第8話 若いきつねと淫らなたぬき
七海艦長の戦艦に乗せられた私は、薄暗い部屋に閉じ込められました。
「あなたは作家だそうね?」
七海艦長が問いかけます。
「なろうの底辺ですけどね」
自虐気味に答えます。
「底辺でも作家を名乗るのなら、即興でショートストーリーくらい作れるわよね? 制限時間は一時間。面白かったら解放してあげるわ」
七海艦長が条件を提示してきました。
出来らぁ!
ってなわけで、即興作り話です。
◇◇◇◇
昔々あるところに、若いキツネの娘がいました。
若いキツネは遊び盛りなので、今日も夜の街に出掛けます。
繁華街に着くと、中年のタヌキの男に声を掛けられました。
「ねぇお嬢ちゃん、一緒に飲まない?」
「えぇ、どうしよっかなぁ~?」
若いキツネは遠回しに断ろうとします。
しかし、中年のタヌキはしつこく誘ってきます。
「いいじゃん。一杯だけ。ね?」
「……わ、分かりました。一杯だけですよ?」
若いキツネは押し切られ、仕方なくタヌキと一緒に居酒屋に入りました。
注文したビールがテーブルに置かれ、中年のタヌキと乾杯します。
「ほら、遠慮せず飲んで」
「い、いただきます……」
促され、ジョッキに口をつける。
その瞬間、若いキツネの意識が遠のきました。
「あ、あれ……? おかしい、な……」
「どうしたの? もう酔っちゃった? しょうがないなぁ」
中年のタヌキがそう言ったのと同時に、若いキツネは眠ってしまいました。
気が付くと、若いキツネは見知らぬ部屋のベッドで寝ていました。
着ていた服は少し乱れていて、身体には変な感覚が残っています。
「おはよう、起きた?」
するとそこへ、中年のタヌキが現れました。
「あの、私……?」
若いキツネは状況が把握出来ず、戸惑いを隠せません。
「あれ、もしかして覚えてない? あんなに気持ち良かったのに」
「気持ち、いい……?」
ここでようやく、若いキツネは自分の身に何が起きたのか理解しました。
「すみません。失礼します……!」
若いキツネは頭を下げ、帰り支度をします。
「大丈夫? 送っていくよ」
「ご心配なく」
「おい、待て! 逃げるな!」
態度を急変させ、追いかけてくるタヌキ。
若いキツネは急いで部屋を出ると、真っ先に交番に駆け込みました。
「助けて下さい! タヌキに殺される……」
「タヌキ……?」
犬のお巡りさんは道路の方を見て、「あっ!」と指差します。
タヌキは慌てた様子で逃げ出しましたが、その後すぐに強制性交罪の容疑で逮捕されました。

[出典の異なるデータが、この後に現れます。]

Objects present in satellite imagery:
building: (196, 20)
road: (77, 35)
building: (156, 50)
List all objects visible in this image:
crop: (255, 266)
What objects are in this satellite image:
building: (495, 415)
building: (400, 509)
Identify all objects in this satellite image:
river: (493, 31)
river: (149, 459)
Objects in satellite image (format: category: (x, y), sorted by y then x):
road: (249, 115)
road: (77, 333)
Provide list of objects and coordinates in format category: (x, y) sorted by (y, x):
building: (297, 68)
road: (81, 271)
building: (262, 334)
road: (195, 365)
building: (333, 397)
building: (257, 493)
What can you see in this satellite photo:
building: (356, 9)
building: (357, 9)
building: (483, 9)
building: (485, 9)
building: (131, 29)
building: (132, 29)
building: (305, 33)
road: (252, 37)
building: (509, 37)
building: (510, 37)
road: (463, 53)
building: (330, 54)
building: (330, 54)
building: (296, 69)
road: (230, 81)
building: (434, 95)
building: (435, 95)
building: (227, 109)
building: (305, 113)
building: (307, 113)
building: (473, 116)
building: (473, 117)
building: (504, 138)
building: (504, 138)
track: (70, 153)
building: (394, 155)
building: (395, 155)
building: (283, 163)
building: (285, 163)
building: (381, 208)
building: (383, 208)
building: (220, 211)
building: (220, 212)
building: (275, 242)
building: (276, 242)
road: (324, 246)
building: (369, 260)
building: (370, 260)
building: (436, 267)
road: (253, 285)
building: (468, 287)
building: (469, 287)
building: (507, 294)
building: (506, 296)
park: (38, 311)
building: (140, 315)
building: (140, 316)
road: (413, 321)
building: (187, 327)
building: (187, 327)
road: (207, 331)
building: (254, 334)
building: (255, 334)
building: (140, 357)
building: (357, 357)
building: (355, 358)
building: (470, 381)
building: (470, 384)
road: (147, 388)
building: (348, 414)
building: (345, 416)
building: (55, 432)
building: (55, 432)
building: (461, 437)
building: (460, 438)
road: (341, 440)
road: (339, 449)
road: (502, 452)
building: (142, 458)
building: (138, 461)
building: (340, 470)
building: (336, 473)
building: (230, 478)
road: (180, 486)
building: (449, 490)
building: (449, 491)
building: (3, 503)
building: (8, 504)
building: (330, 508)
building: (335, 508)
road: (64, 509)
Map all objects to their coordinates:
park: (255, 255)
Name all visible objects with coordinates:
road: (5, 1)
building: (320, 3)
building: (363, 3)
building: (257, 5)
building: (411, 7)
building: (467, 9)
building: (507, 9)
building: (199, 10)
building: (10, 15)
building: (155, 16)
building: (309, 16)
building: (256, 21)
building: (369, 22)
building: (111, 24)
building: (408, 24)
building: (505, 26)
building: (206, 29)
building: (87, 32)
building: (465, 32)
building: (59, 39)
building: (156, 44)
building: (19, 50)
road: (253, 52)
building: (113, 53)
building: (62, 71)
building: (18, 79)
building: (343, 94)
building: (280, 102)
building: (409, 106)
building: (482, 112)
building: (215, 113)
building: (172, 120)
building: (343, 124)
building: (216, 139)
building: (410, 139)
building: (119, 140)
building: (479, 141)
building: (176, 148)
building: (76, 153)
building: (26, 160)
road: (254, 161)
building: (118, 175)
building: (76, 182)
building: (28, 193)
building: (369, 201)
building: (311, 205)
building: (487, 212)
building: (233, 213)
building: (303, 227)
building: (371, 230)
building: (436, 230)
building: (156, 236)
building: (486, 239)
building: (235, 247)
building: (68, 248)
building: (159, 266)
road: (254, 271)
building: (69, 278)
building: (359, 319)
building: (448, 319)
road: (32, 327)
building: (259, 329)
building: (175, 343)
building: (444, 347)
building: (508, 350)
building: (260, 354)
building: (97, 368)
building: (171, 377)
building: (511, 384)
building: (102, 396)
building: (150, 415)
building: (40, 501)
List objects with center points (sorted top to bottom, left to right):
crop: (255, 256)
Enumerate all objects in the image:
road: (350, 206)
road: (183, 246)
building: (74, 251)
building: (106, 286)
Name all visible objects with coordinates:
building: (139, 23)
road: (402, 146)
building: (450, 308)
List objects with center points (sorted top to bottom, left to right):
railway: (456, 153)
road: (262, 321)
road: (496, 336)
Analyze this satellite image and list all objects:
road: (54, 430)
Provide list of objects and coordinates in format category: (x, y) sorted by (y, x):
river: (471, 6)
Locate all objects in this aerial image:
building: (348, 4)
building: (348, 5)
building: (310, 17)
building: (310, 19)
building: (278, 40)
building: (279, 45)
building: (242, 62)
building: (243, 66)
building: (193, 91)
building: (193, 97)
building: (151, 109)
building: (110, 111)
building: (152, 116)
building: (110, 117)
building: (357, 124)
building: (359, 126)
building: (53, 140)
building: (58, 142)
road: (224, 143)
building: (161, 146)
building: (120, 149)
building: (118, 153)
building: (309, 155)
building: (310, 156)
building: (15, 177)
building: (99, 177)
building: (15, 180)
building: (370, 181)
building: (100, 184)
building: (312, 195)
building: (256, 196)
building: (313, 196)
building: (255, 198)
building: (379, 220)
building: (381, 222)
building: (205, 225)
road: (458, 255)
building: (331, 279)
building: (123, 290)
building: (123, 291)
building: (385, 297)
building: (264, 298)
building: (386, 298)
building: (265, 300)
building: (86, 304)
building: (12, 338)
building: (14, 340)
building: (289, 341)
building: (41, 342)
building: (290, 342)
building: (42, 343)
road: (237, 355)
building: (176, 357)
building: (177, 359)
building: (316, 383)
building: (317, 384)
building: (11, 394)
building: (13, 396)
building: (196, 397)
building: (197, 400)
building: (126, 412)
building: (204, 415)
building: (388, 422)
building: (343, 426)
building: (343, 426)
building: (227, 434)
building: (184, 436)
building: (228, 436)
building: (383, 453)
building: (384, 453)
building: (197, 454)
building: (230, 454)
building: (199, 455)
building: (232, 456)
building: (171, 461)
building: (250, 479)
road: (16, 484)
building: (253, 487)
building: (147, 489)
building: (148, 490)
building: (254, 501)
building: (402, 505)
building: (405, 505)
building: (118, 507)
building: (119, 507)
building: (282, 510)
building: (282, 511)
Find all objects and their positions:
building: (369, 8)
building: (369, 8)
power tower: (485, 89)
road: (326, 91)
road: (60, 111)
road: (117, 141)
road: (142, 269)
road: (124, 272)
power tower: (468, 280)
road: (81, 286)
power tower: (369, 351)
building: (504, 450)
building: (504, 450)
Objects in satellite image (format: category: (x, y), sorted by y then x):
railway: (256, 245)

警視庁によりますと、タヌキは「部屋には連れ込んだが同意はあった」と容疑を否認しているということです。また、タヌキには他にも同様の事件を起こした疑いがあり、余罪も含めて捜査が続けられています。
◇◇◇◇
「どうですか?」
首を傾げる私に、七海艦長は一言。
「つまらないわね」
そんな~!
っていうか、七海もえかの癖に七海感強すぎてもえか要素ゼロじゃん。
せめて劇場版のあのシーンみたく、優しい笑顔で「ダメです」って言ってよ~!